» **SUPPLIED PASSAGE**
┌──
Well Inventory Import Reference.md

Well Inventory Import Reference

This page documents the well inventory CSV ingestion behavior in detail, covering the import workflow, transaction model, field mappings, validation rules, and operational notes.

For a broader overview of all CSV import surfaces, see CSV Ingestion and Validation.

Workflow Overview

1. CSV read

The CLI reads the source file as bytes
UTF-8 with BOM is supported via utf-8-sig decoding so the first header is parsed correctly

2. File validation

File must be a .csv
File cannot be empty and must contain at least one data row
Delimiter must be a comma
Duplicate header names are rejected
Maximum row count: 2000

3. Row parsing and schema validation

Each row is parsed into WellInventoryRow in schemas/well_inventory.py
well_name_point_id supports auto-generation if blank or if a placeholder token such as NM-XXXX or WL-XXXX is provided
Validation is best-effort: valid rows continue, invalid rows are collected into validation_errors, and one bad row does not abort the full file

4. Import execution

The import runs inside one outer DB transaction
Each row is processed inside a nested transaction (savepoint)
A failed row rolls back only its own work; a successful row remains pending until the final commit
Monitoring Plan groups are created lazily — a fully failed project does not leave behind an empty group

5. Final commit and response

The outer transaction commits once after all rows are processed. The response includes:

summary.total_rows_processed
summary.total_rows_imported
summary.validation_errors_or_warnings
validation_errors
wells

6. CLI progress output

Interactive terminal sessions emit progress messages during validation and import (validation progress, project-level and per-row import starts, periodic counts, final completion counts). Progress output is suppressed for non-interactive sessions.

Transaction and Rerun Behavior

The importer is best-effort, single-commit, and idempotent on rerun.

Best-effort row handling — rows are imported independently via savepoints; a row-level failure does not abort other rows.

Single final commit — successful rows are not visible to other DB sessions until session.commit(). Long-running imports appear to "land all at once" from another DB connection.

Idempotent reruns — if a row appears to have been imported already, the importer skips recreating the related records. Rerun behavior is skip existing, not update existing. Re-importing a CSV with new values for already-imported rows does not backfill or overwrite those fields.

Field Mapping Reference

For fields that persist to multiple places, the same source column is repeated on multiple rows so each destination remains easy to scan.

Source CSV Column	Schema Field	DB Table	DB Column	Validation / Normalization	Persistence Behavior
`project`	`project`	`group`	`name`	Required.	Finds an existing `Monitoring Plan` group or creates one lazily when the first row for that project imports successfully.
`well_name_point_id`	`well_name_point_id`	`thing`	`name`	Required unless blank or placeholder token triggers auto-generation. Must be unique per file.	Primary well identifier.
└──
» **DATA**
┌──
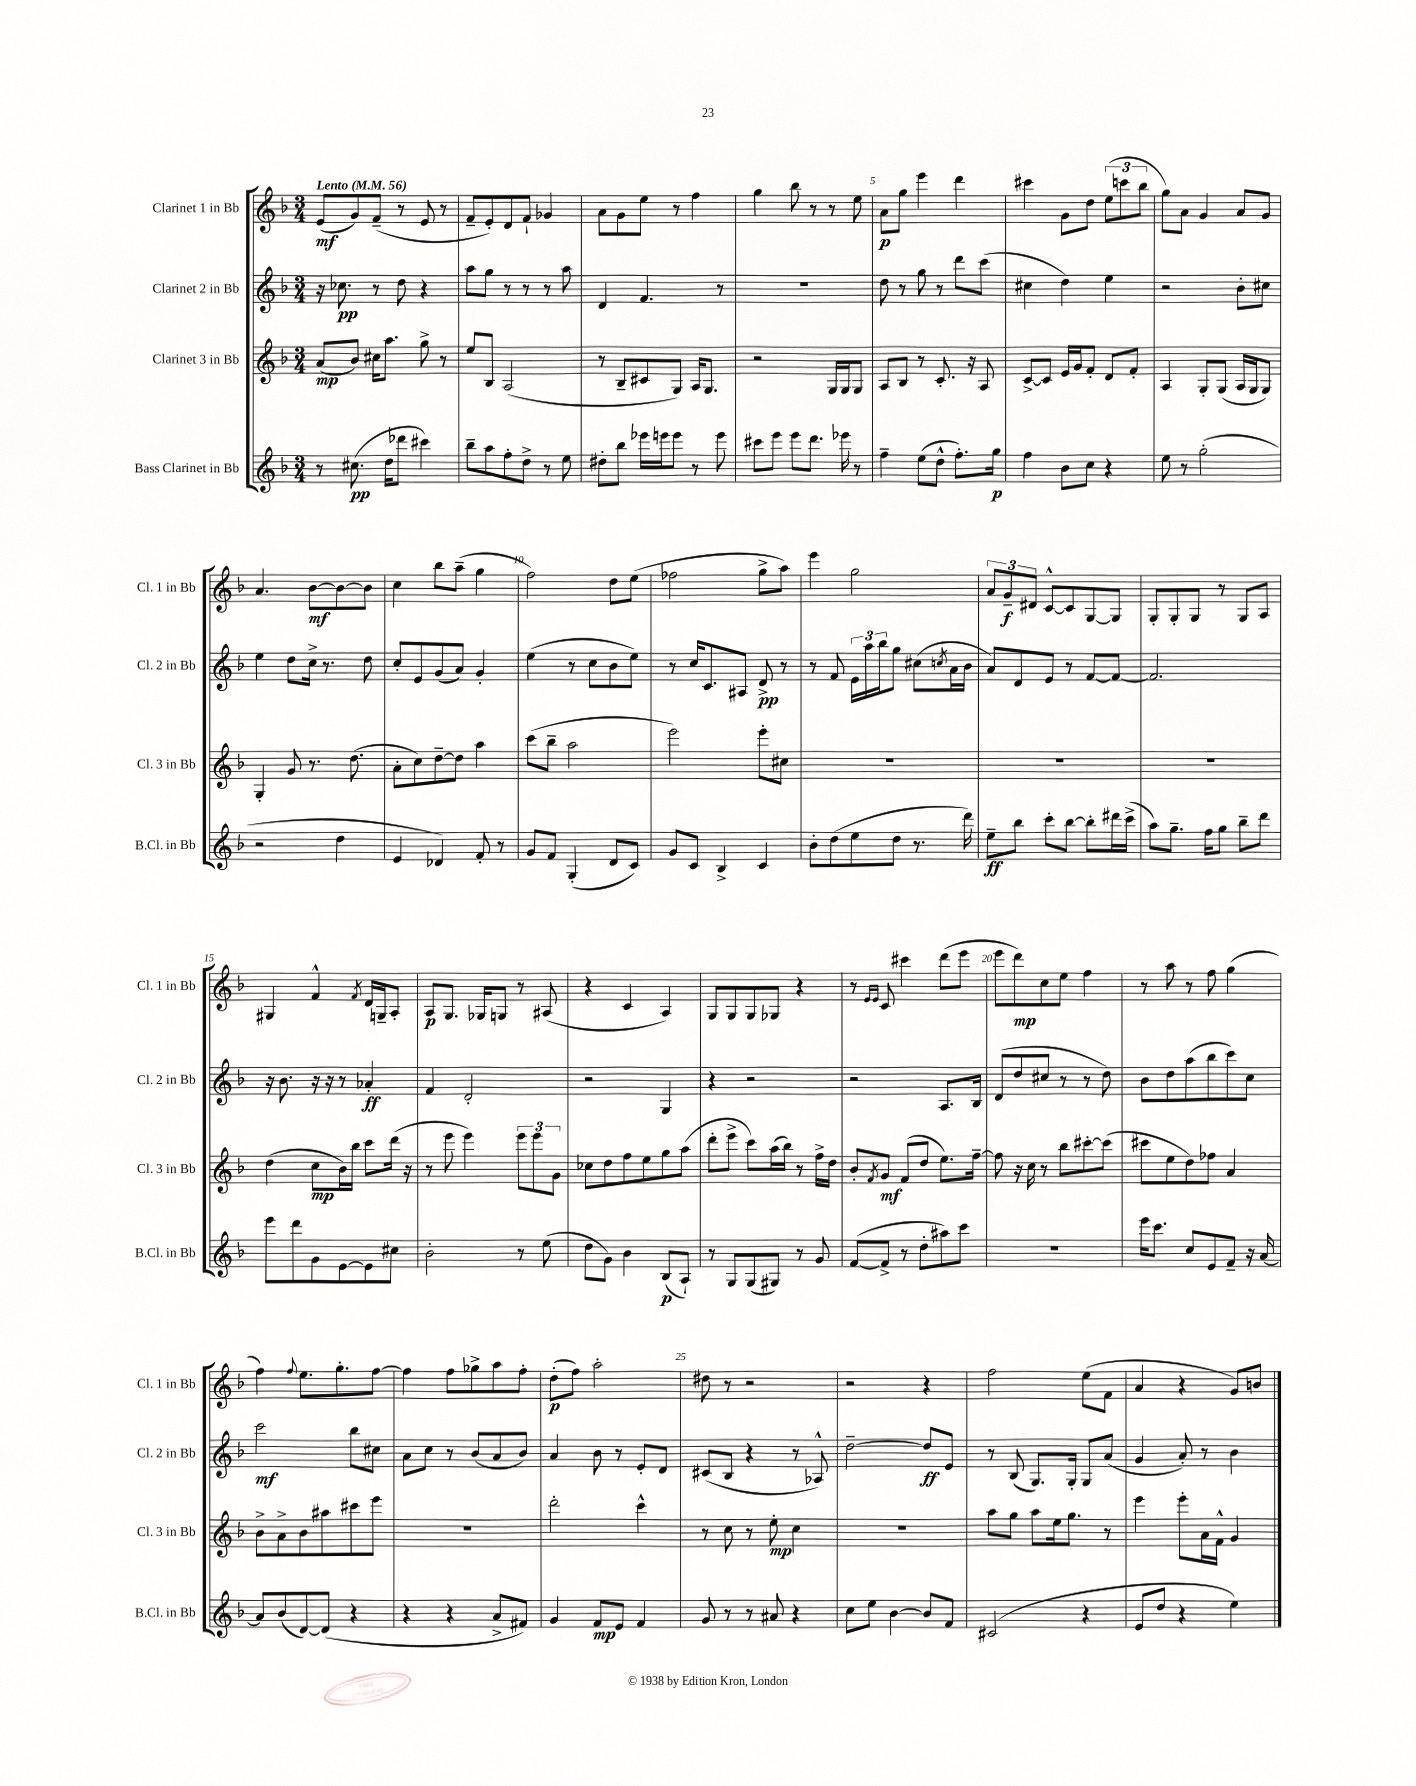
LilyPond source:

<<
\new StaffGroup <<
\new Staff = "s0" \with { instrumentName = "Clarinet 1 in Bb" shortInstrumentName = "Cl. 1 in Bb" } {
    \clef treble \key f \major \numericTimeSignature \time 3/4 \tempo "Lento" 4 = 56
    e'8\mf( g'8) f'8--( r8 e'8 r8 |
    f'8-- e'8-.) d'8 f'8-! ges'4 |
    a'8 g'8 e''8 r8 f''4 |
    g''4 bes''8 r8 r8 e''8 |
    a'8\p g''8 e'''4 d'''4 |
    cis'''4 g'8 d''8 \tuplet 3/2 { e''8( c'''8 bes''8 } |
    g''8) a'8 g'4 a'8 g'8 |
    a'4. bes'8~\mf bes'8~ bes'8 |
    c''4 bes''8 a''8--( g''4 |
    f''2) d''8 e''8( |
    fes''2 g''8-> a''8) |
    e'''4 g''2 |
    \tuplet 3/2 { a'8 g'8--\f dis'8 } c'8~-^ c'8 g8~ g8 |
    g8-. g8-. g8 r8 g8 a8 |
    gis4 f'4-^ \acciaccatura { f'8 } d'16 g16-- a8-. |
    a8\p g8. ges16 g8 r8 ais8( |
    r4 c'4 a4) |
    g8 g8 g8 ges8 r4 |
    r8 \grace { e'16 e'16 } c'8 cis'''4 d'''8( e'''8 |
    e'''8 d'''8\mp) c''8 e''8 f''4 |
    r8 a''8 r8 f''8 g''4( |
    f''4) \appoggiatura { f''8 } e''8. g''8.-. f''8~ |
    f''4 f''8 ges''8-> a''8 f''8-. |
    d''8-.\p( f''8) a''2-. |
    dis''8 r8 r2 |
    r2 r4 |
    f''2 e''8( f'8 |
    a'4 r4 g'8) b'8 \bar "|." |
}
\new Staff = "s1" \with { instrumentName = "Clarinet 2 in Bb" shortInstrumentName = "Cl. 2 in Bb" } {
    \clef treble \key f \major \numericTimeSignature \time 3/4
    r16 ces''8.\pp r8 d''8 r4 |
    a''8 g''8 r8 r8 r8 a''8 |
    d'4 f'4. r8 |
    R2. |
    d''8 r8 g''8 r8 d'''8 c'''8( |
    cis''4 d''4) e''4 |
    r2 bes'8-. cis''8 |
    e''4 d''8 c''16-> r8. d''8 |
    c''8-. e'8 g'8( a'8) g'4-. |
    e''4( r8 c''8 bes'8 e''8) |
    r8 c''16 c'8. ais8 d'8->\pp r8 |
    r8 f'8 \tuplet 3/2 { e'16 a''16 bes''16 } g''8 cis''8( \acciaccatura { c''8 } a'16 bes'16 |
    a'8) d'8 e'8 r8 f'8~ f'8~ |
    f'2. |
    r16 bes'8. r16 r16 r8 aes'4-.\ff |
    f'4 d'2-. |
    r2 g4 |
    r4 r2 |
    r2 a8. bes16 |
    d'8( d''8 cis''8 r8 r8 d''8) |
    bes'8 d''8 a''8( bes''8 c'''8) c''8 |
    c'''2\mf bes''8 cis''8 |
    a'8 c''8 r8 bes'8( a'8 bes'8) |
    a'4 bes'8 r8 e'8-. d'8 |
    cis'8( bes8 r4 r8 aes8-^) |
    d''2~-- d''8\ff e'8 |
    r8 bes8( g8.) g16-. g8 a'8( |
    g'4 a'8-.) r8 bes'4 \bar "|." |
}
\new Staff = "s2" \with { instrumentName = "Clarinet 3 in Bb" shortInstrumentName = "Cl. 3 in Bb" } {
    \clef treble \key f \major \numericTimeSignature \time 3/4
    a'8\mp( bes'8) cis''16 a''8. g''8-> r8 |
    e''8 bes8 a2( |
    r8 bes8-- cis'8 g8) a16 g8. |
    r2 g16 g16 g8 |
    a8 bes8 r8 c'8.-. r16 a8 |
    c'8~-> c'8 e'16 g'16 f'8-. d'8 f'8-. |
    a4 g8-. g8( a16 g16 g8) |
    g4-. g'8 r8. d''8.( |
    a'8-. c''8) d''8~-- d''8 a''4 |
    c'''8( bes''8-- a''2 |
    e'''2) e'''8-. cis''8 |
    R2. |
    R2. |
    R2. |
    d''4( c''8\mp bes'16) bes''16 c'''8 d'''16( r16 |
    r8 e'''8 e'''4) \tuplet 3/2 { e'''8 e'''8 g'8 } |
    ces''8 d''8 f''8 e''8 g''8 a''8( |
    d'''8-. e'''8-> c'''8) a''16( bes''16) r8 f''16-> d''16 |
    bes'8-. \acciaccatura { f'8 } g'8\mf f'8( d''8 e''8.) f''16~-- |
    f''8 r16 c''16 r8 bes''8 cis'''8~-. cis'''8( |
    cis'''8 e''8 d''8) fes''8 a'4 |
    bes'8-> a'8-> bes'8 ais''8 cis'''8 e'''8 |
    R2. |
    d'''2-. c'''4-^ |
    r8 c''8 r8 e''8-.\mp c''4 |
    R2. |
    a''8 g''8 a''8 e''16 g''8. r8 |
    e'''4 e'''8-. a'16 f'16-^ g'4 \bar "|." |
}
\new Staff = "s3" \with { instrumentName = "Bass Clarinet in Bb" shortInstrumentName = "B.Cl. in Bb" } {
    \clef treble \key f \major \numericTimeSignature \time 3/4
    r8 cis''8.\pp( d''16 des'''8 cis'''4) |
    bes''8-- a''8 f''8-. d''8-> r8 e''8 |
    dis''8-. bes''8 ees'''16 e'''16 e'''8 r8 e'''8 |
    cis'''8 e'''8 e'''8 d'''8. ees'''16 r8 |
    f''4-- e''8( d''8-^ f''8.-.) g''16\p |
    f''4 bes'8 c''8 r4 |
    e''8 r8 g''2-.( |
    r2 d''4 |
    e'4 des'4) f'8-. r8 |
    g'8 f'8 g4-.( d'8 c'8) |
    g'8 c'8 bes4-> c'4 |
    bes'8-. d''8( e''8 d''8 r8. d'''16) |
    e''8--\ff bes''8 c'''8-. bes''8~ bes''8-. dis'''16 c'''16->( |
    a''8) g''8.-- f''16 g''8 bes''8-- d'''8 |
    e'''8 d'''8 g'8 e'8~ e'8 cis''8 |
    bes'2-. r8 e''8( |
    d''8 g'8) bes'4 bes8\p( a8-!) |
    r8 g8 g8( gis8) r8 g'8 |
    f'8~( f'8-> r8 d''8-. ais''8) c'''8 |
    R2. |
    e'''16 c'''8. c''8 e'8 f'8-- r16 a'16~ |
    a'8 bes'8( d'8~) d'8( r4 |
    r4 r4 a'8-> fis'8) |
    g'4 f'8\mp e'8 f'4 |
    g'8 r8 r8 ais'8 r4 |
    c''8 e''8 bes'4~ bes'8 f'8 |
    cis'2( r4 |
    e'8 d''8 r4 e''4) \bar "|." |
}
>>
>>
\layout { \context { \Score \override BarNumber.break-visibility = ##(#f #t #t) barNumberVisibility = #(every-nth-bar-number-visible 5) } }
└──
» **WRITTEN REQUEST A**
What is the maximum row count that the well inventory import reference allows in a file?
» **WRITTEN REQUEST B**
Repeat the well inventory import reference word for word, everything from "Interactive terminal sessions" down to "for non-interactive sessions.".

» **FULL ANSWER A**
2000

» **FULL ANSWER B**
Interactive terminal sessions emit progress messages during validation and import (validation progress, project-level and per-row import starts, periodic counts, final completion counts). Progress output is suppressed for non-interactive sessions.